3. You seem to find unavailable men to be attractive. From the beginning it was your obsession with someone who had rejected your confession and after it’s someone who had declined to enter a serious relationship with you. But when that casual relationship seemed to be turning serious, you begin to feel irritated. After the person that was inattentive and distance begin to be more accountable for their share of the work in your relationship, you begin to find fault in their actions. You begin to feel that the relationship might be incompatible. You felt safe, though insecure, when your ex was absence, but felt strange and anger when he began to lessen that distance.
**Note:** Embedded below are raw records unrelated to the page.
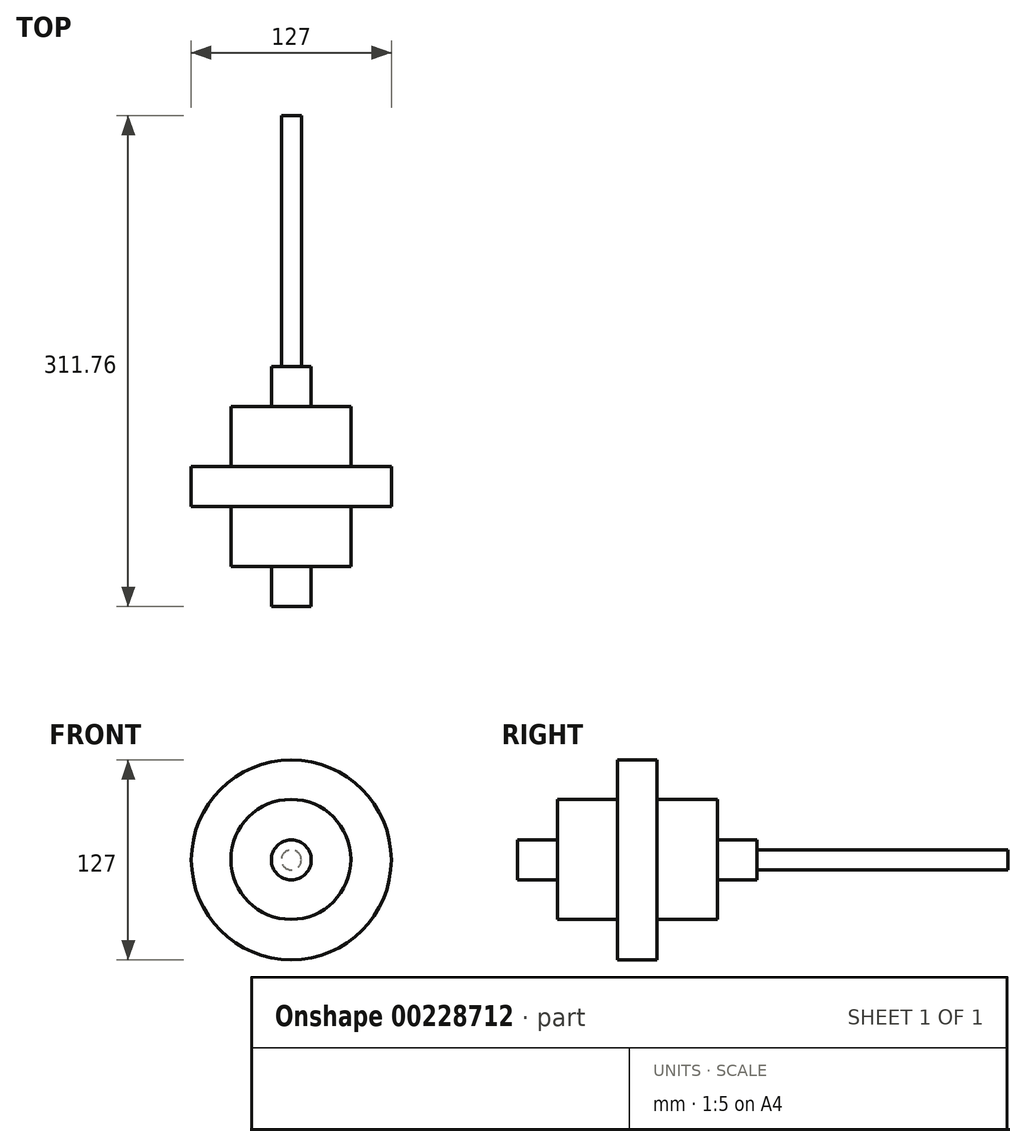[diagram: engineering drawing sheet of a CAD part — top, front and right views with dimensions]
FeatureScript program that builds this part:
annotation { "Feature Type Name" : "Feature", "Feature Type Description" : "" }
export const myFeature = defineFeature(function(context is Context, id is Id, definition is map)
    precondition{}
    {
        {
            var Q0;
            Q0=qCreatedBy(makeId("Front.planeOp"),FACE);
            var sketch = newSketch(context, id + "F0", { "sketchPlane" : qUnion([Q0])});
            skCircle(sketch, "E0", {"center": v(0, 0) * mm, "radius": 63.5 * mm});
            skSolve(sketch);
        }
        {
            var Q0;
            Q0=qCreatedBy(makeId("Front.planeOp"),FACE);
            var sketch = newSketch(context, id + "F1", { "sketchPlane" : qUnion([Q0])});
            skCircle(sketch, "E1", {"center": v(-0.21, 0.32) * mm, "radius": 38.1 * mm});
            skSolve(sketch);
        }
        {
            var Q0;
            Q0=qCreatedBy(makeId("Front.planeOp"),FACE);
            var sketch = newSketch(context, id + "F2", { "sketchPlane" : qUnion([Q0])});
            skCircle(sketch, "E2", {"center": v(0, 0) * mm, "radius": 12.7 * mm});
            skSolve(sketch);
        }
        {
            var Q0;
            Q0 = qSketchRegion(id + "F2", true);
            extrude(context, id + "F3", {"entities" : qUnion([Q0]), "endBound" : BoundingType.SYMMETRIC, "depth" : 152.4 * mm});
        }
        {
            var Q0;
            Q0 = qSketchRegion(id + "F1", true);
            extrude(context, id + "F4", {"entities" : qUnion([Q0]), "operationType" : NewBodyOperationType.ADD, "endBound" : BoundingType.SYMMETRIC, "depth" : 101.6 * mm});
        }
        {
            var Q0;
            Q0 = qSketchRegion(id + "F0", true);
            extrude(context, id + "F5", {"entities" : qUnion([Q0]), "operationType" : NewBodyOperationType.ADD, "endBound" : BoundingType.SYMMETRIC, "depth" : 25.4 * mm});
        }
        {
            var Q0;
            Q0=qCreatedBy(makeId("Front.planeOp"),FACE);
            var sketch = newSketch(context, id + "F6", { "sketchPlane" : qUnion([Q0])});
            skCircle(sketch, "E3", {"center": v(0, 0) * mm, "radius": 6.35 * mm});
            skSolve(sketch);
        }
        {
            var Q0;
            Q0 = qSketchRegion(id + "F6", true);
            extrude(context, id + "F7", {"entities" : qUnion([Q0]), "operationType" : NewBodyOperationType.ADD, "endBound" : BoundingType.THROUGH_ALL, "oppositeDirection" : true, "depth" : 25.4 * mm});
        }
    });
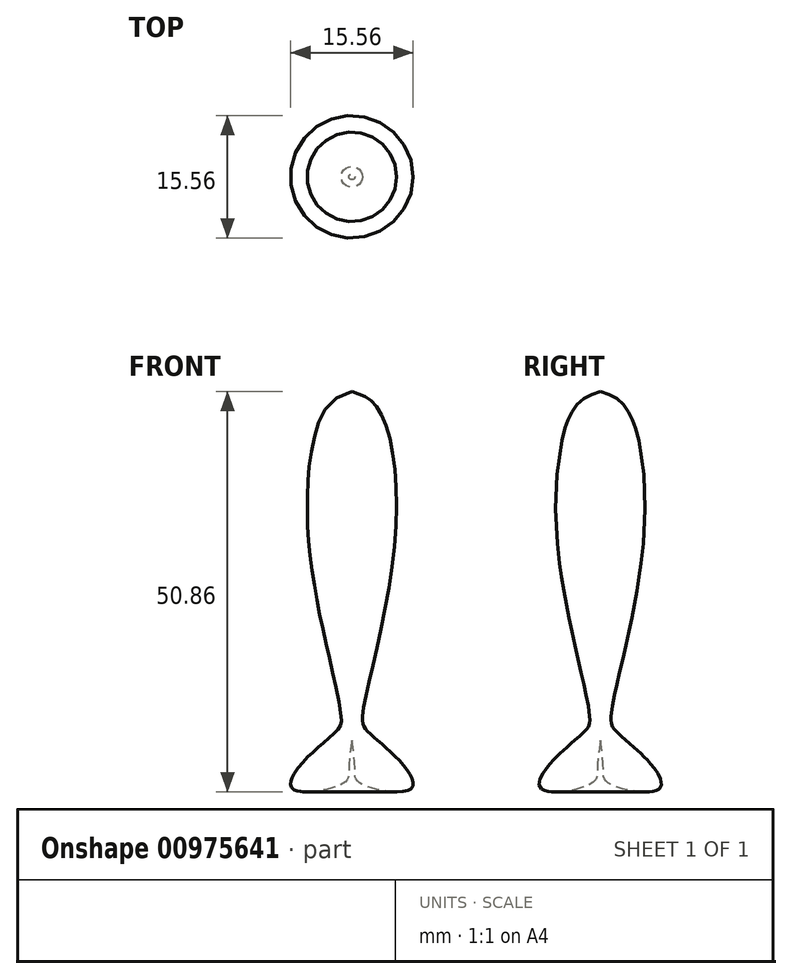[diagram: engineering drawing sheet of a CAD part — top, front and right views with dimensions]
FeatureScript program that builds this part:
annotation { "Feature Type Name" : "Feature", "Feature Type Description" : "" }
export const myFeature = defineFeature(function(context is Context, id is Id, definition is map)
    precondition{}
    {
        {
            var Q0;
            Q0=qCreatedBy(makeId("Front.planeOp"),FACE);
            var sketch = newSketch(context, id + "F0", { "sketchPlane" : qUnion([Q0])});
            skFitSpline(sketch, "E0", {"points": [v(0, 0) * mm, v(-3.26, -2.05) * mm, v(-5.38, -20.12) * mm, v(-1.35, -41.28) * mm, v(-1.98, -43.16) * mm, v(-6.38, -47.26) * mm, v(-7.46, -50.5) * mm, v(-0.96, -49.68) * mm, v(-0.37, -47.9) * mm, v(0, -44.34) * mm], "startDerivative": vector(-39.87, -12.63) * mm, "endDerivative": vector(6.67, 45.67) * mm});
            skLineSegment(sketch, "E1", {"start": v(0, 0) * mm, "end": v(0, -44.34) * mm});
            skFitSpline(sketch, "E2.MirrorCS", {"points": [v(0, 0) * mm, v(3.26, -2.05) * mm, v(5.38, -20.12) * mm, v(1.35, -41.28) * mm, v(1.98, -43.16) * mm, v(6.38, -47.26) * mm, v(7.46, -50.5) * mm, v(0.96, -49.68) * mm, v(0.37, -47.9) * mm, v(0, -44.34) * mm], "startDerivative": vector(39.87, -12.63) * mm, "endDerivative": vector(-6.67, 45.67) * mm});
            skLineSegment(sketch, "E3", {"start": v(-1.35, -41.28) * mm, "end": v(1.35, -41.28) * mm});
            skSolve(sketch);
        }
        {
            var Q0;
            {var subQ0=sQuery(id+"F0.wireOp",EDGE,"E2.MirrorCS");Q0=makeQuery(id+"F0.imprint","IMPRINT",FACE,{"disambiguationData":[TD([[makeQuery(id+"F0.imprint","IMPRINT",EDGE,{"derivedFrom":subQ0}),-1.0]])]});}
            var Q1;
            Q1=sQuery(id+"F0.wireOp",EDGE,"E1");
            revolve(context, id + "F1", {"surfaceOperationType" : NewSurfaceOperationType.NEW, "entities" : qUnion([Q0]), "axis" : qUnion([Q1]), "revolveType" : RevolveType.FULL});
        }
    });
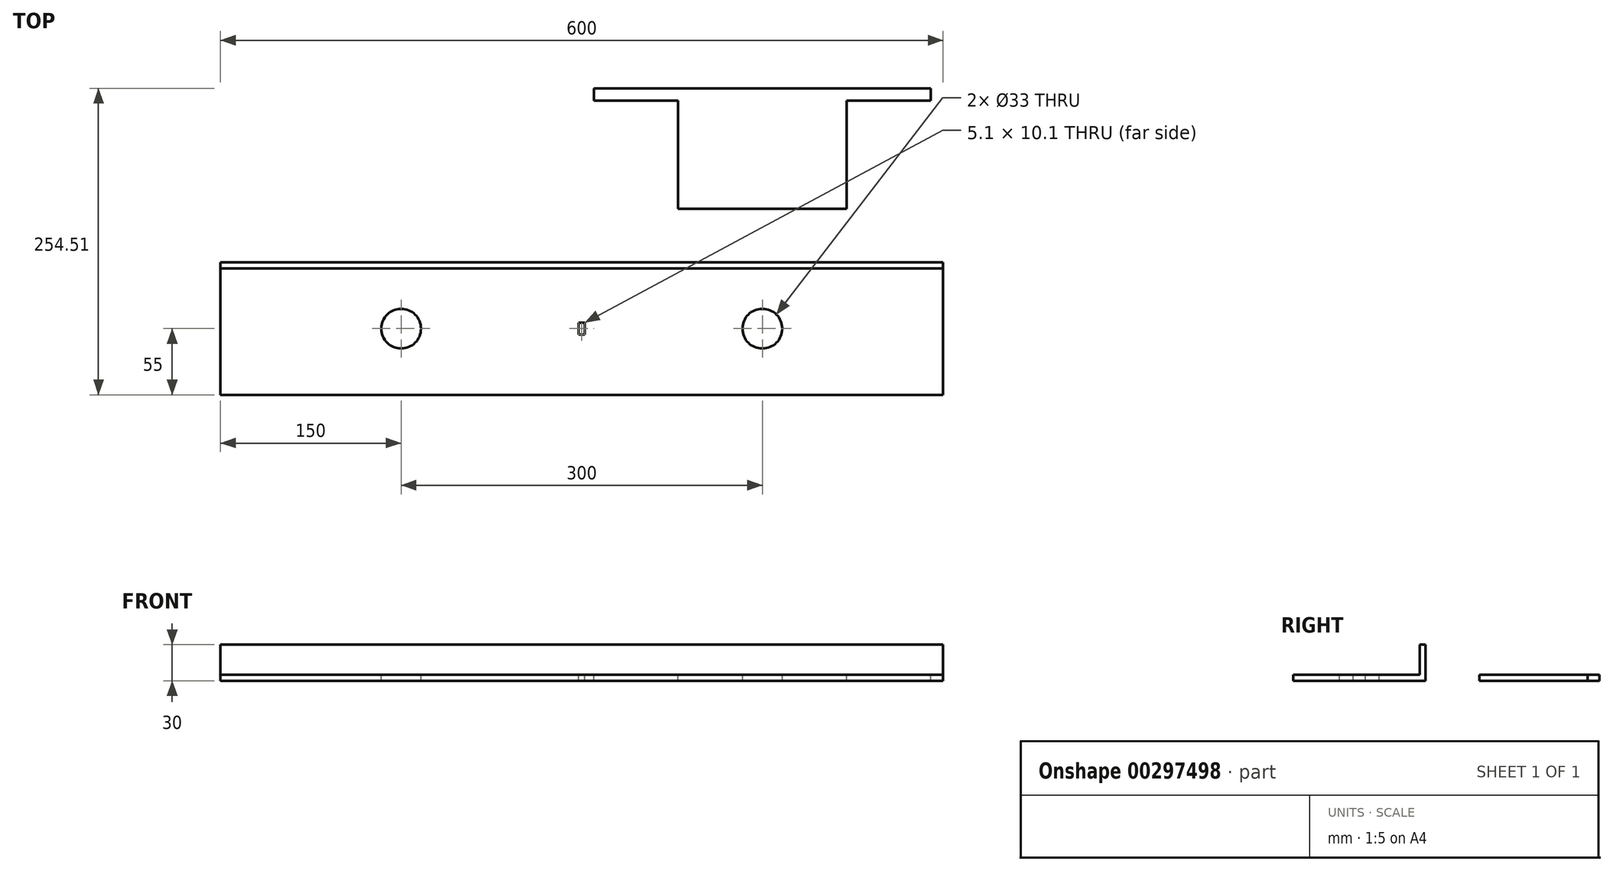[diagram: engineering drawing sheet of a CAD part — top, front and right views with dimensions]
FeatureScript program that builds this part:
annotation { "Feature Type Name" : "Feature", "Feature Type Description" : "" }
export const myFeature = defineFeature(function(context is Context, id is Id, definition is map)
    precondition{}
    {
        {
            var Q0;
            Q0=qCreatedBy(makeId("Top.planeOp"),FACE);
            var sketch = newSketch(context, id + "F0", { "sketchPlane" : qUnion([Q0])});
            skPoint(sketch, "E0", {"position": v(0, -50) * mm});
            skLineSegment(sketch, "E1.bottom", {"start": v(2.55, -55.05) * mm, "end": v(-2.55, -55.05) * mm});
            skLineSegment(sketch, "E1.top", {"start": v(2.55, -44.95) * mm, "end": v(-2.55, -44.95) * mm});
            skLineSegment(sketch, "E1.left", {"start": v(2.55, -55.05) * mm, "end": v(2.55, -44.95) * mm});
            skLineSegment(sketch, "E1.right", {"start": v(-2.55, -55.05) * mm, "end": v(-2.55, -44.95) * mm});
            skLineSegment(sketch, "E2.bottom", {"start": v(-300, 5) * mm, "end": v(300, 5) * mm});
            skLineSegment(sketch, "E2.top", {"start": v(-300, -105) * mm, "end": v(300, -105) * mm});
            skLineSegment(sketch, "E2.left", {"start": v(-300, 5) * mm, "end": v(-300, -105) * mm});
            skLineSegment(sketch, "E2.right", {"start": v(300, 5) * mm, "end": v(300, -105) * mm});
            skCircle(sketch, "E3", {"center": v(150, -50) * mm, "radius": 16.5 * mm});
            skCircle(sketch, "E4", {"center": v(-150, -50) * mm, "radius": 16.5 * mm});
            skLineSegment(sketch, "E5.top", {"start": v(-300, 0) * mm, "end": v(300, 0) * mm});
            skLineSegment(sketch, "E5.left", {"start": v(-300, 5) * mm, "end": v(-300, 0) * mm});
            skLineSegment(sketch, "E5.right", {"start": v(300, 5) * mm, "end": v(300, 0) * mm});
            skLineSegment(sketch, "E6", {"start": v(10, 149.51) * mm, "end": v(290, 149.51) * mm});
            skLineSegment(sketch, "E7", {"start": v(290, 139.51) * mm, "end": v(220, 139.51) * mm});
            skLineSegment(sketch, "E8", {"start": v(220, 139.51) * mm, "end": v(220, 49.51) * mm});
            skLineSegment(sketch, "E9", {"start": v(220, 49.51) * mm, "end": v(80, 49.51) * mm});
            skLineSegment(sketch, "E10", {"start": v(80, 49.51) * mm, "end": v(80, 139.51) * mm});
            skLineSegment(sketch, "E11", {"start": v(80, 139.51) * mm, "end": v(10, 139.51) * mm});
            skLineSegment(sketch, "E12", {"start": v(10, 139.51) * mm, "end": v(10, 149.51) * mm});
            skPoint(sketch, "E13", {"position": v(0, 99.51) * mm});
            skLineSegment(sketch, "E14", {"start": v(290, 149.51) * mm, "end": v(290, 139.51) * mm});
            skSolve(sketch);
        }
        {
            var Q0;
            Q0=makeQuery(id+"F0.imprint","IMPRINT",FACE,{"disambiguationData":[TD([[makeQuery(id+"F0.imprint","IMPRINT",EDGE,{"derivedFrom":sQuery(id+"F0.wireOp",EDGE,"E2.bottom")}),-1.0]])]});
            extrude(context, id + "F1", {"entities" : qUnion([Q0]), "depth" : 25 * mm});
        }
        {
            var Q0;
            Q0 = qSketchRegion(id + "F0", true);
            extrude(context, id + "F2", {"entities" : qUnion([Q0]), "operationType" : NewBodyOperationType.ADD, "oppositeDirection" : true, "depth" : 5 * mm});
        }
    });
4. It seem that you had a lot of intimacy through your bodies, but very little communications. You went to his house and slept, but didn’t really talk except through text. You want to share your interest with him, but he shows no interest. Everyone has different ways of showing support. Though I advocate that a partner should not have to attend any shows just because their partner has interest since emotional support is shown in encouragement, not attending any show to placate their partner. That just sow resentment. But I digress. Now, even before you broke off, you laid together in bliss because you thought he understood what you were trying to tell him. But the thing is, communication take time and effort. It takes a series of discussions with the parties involved willing to listen to every side and angle. It is vulnerable and messy, but it is open and honest. You can’t ever truly understand a person, but they can try to show you who they are. Even then, it is an ongoing work. So did he willingly listen to your insecurities and did you really understand what he was trying to tell you about himself?

5. Rather than think that this is a good opportunity of growth for him, something that he decides for himself, decide for yourself what you’ve learn from it.

6. You haven’t set good boundaries for yourself.

You can’t fix a relationship that wasn’t there in the first place. You had began a casual fling with someone you found attractive, but who like the physical aspect more than the emotional part of your relationship. But deep in your heart, you wish for that share emotion between two people in a serious, romantic relationship. But you’re not going to get it from your ex. He had told you from the beginning that he does not desire emotional intimacy at this point in time. And now that he is, again, unavailable, you want to pursued a relationship again because you miss him. You want to fix what you think is broken even when your intuition is telling you otherwise.

So what is it that he was filling inside of you that you want him back? Better yet, what is it that he represent that makes him so tempting that you willingly ignore your own intuition to pursue him? What kind of story are you telling yourself about your relationship and him that makes you want to go back? There’s a lot of question you need to ask yourself.